We make much of relevancy, us of Fortune. What is it that we are carrying on about? It is that so much of popular culture, and by dint of that, so much of our immersive 24/7 newsphere, is obsessed with things which really have no relevance to our lives? More time is spent on Anna Nicole Smith than Darfur. Neither has any direct affect on our lives, but at least Darfur is about events which are affecting millions of people, as opposed to the dozen or so who are actually affected by Smith’s issues. There are so many people affected by the goings on in Darfur that Google Earth shows it.

What is so compelling about the Imus debacle, at least to Pawn, is that here is a story of immense relevance, the issues broached, or is it breeched — racism, sexism, bullying — are the unhealed sores which fester on our national psyche. Viscious attacks are leveled daily against so many people in our society, we have come to take it for granted. The mysogony implicit in Imus’ remarks, however, seem especially raw since the blows fell on Cinderellas, young women who had done nothing but incite the public’s (a small sector of it at least) interest for their perseverence.

In a recent New York Post column, Dick Morris and Eileen McGann wrote about the contrasts between Barack Obama and Hillary Clinton. In this slashing attack on Hillary, they take this tired swipe (in reference to recent poll numbers), “Turned off by Hillary’s shrill advocacy, they love Obama’s reasonable demeanor.” It has become the norm that whenever a pundit, of either gender, differs with a woman, that woman is “Shrill.” One rarely hears men described as shrill, save David Sedaris, perhaps. Men may be “strident,” but women are “shrill” or “stentorian” on a regular basis. This systemic mysogony has seeped so thouroughly into our collective consious that we are barely even aware of it anymore. What woman could possibly run for office and not be charactorized as shrill, given how we have all been conditioned to this frame?
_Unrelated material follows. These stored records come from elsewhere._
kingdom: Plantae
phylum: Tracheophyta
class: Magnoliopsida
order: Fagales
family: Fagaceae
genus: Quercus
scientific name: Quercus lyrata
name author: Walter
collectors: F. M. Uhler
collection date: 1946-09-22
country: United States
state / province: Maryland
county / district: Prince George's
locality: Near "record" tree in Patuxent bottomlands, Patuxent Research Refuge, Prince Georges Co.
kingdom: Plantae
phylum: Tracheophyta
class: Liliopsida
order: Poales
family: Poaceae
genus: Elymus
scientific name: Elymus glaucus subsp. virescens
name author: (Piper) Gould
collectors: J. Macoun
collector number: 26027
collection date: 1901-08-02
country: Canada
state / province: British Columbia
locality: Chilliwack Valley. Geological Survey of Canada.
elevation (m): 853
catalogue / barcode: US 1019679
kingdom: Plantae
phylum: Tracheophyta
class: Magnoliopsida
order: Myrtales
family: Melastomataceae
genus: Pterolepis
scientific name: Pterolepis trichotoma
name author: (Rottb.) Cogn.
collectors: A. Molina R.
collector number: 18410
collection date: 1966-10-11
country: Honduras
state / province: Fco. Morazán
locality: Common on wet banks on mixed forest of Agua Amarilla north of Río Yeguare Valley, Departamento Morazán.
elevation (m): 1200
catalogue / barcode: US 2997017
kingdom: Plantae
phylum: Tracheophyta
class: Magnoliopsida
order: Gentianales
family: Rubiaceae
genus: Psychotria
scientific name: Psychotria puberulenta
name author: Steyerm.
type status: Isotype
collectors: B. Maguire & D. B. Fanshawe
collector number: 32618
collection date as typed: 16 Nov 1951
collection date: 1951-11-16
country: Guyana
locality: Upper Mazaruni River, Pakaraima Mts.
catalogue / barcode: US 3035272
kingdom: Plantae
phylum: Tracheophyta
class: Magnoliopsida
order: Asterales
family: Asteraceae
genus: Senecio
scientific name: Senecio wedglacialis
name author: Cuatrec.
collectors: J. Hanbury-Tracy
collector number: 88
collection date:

It is a reflection of that reality that Imus gave us. He trotted out a stereotype and threw it in our faces. This is not to exonerate him; what he said was ugly and it quickly and effectively stripped those ten young women from Rutgers of their achievment and glory they deserved. He made them small, or he tried to. He failed.

That it failed speaks volumes about our society. Just what it says will take some time to sort out.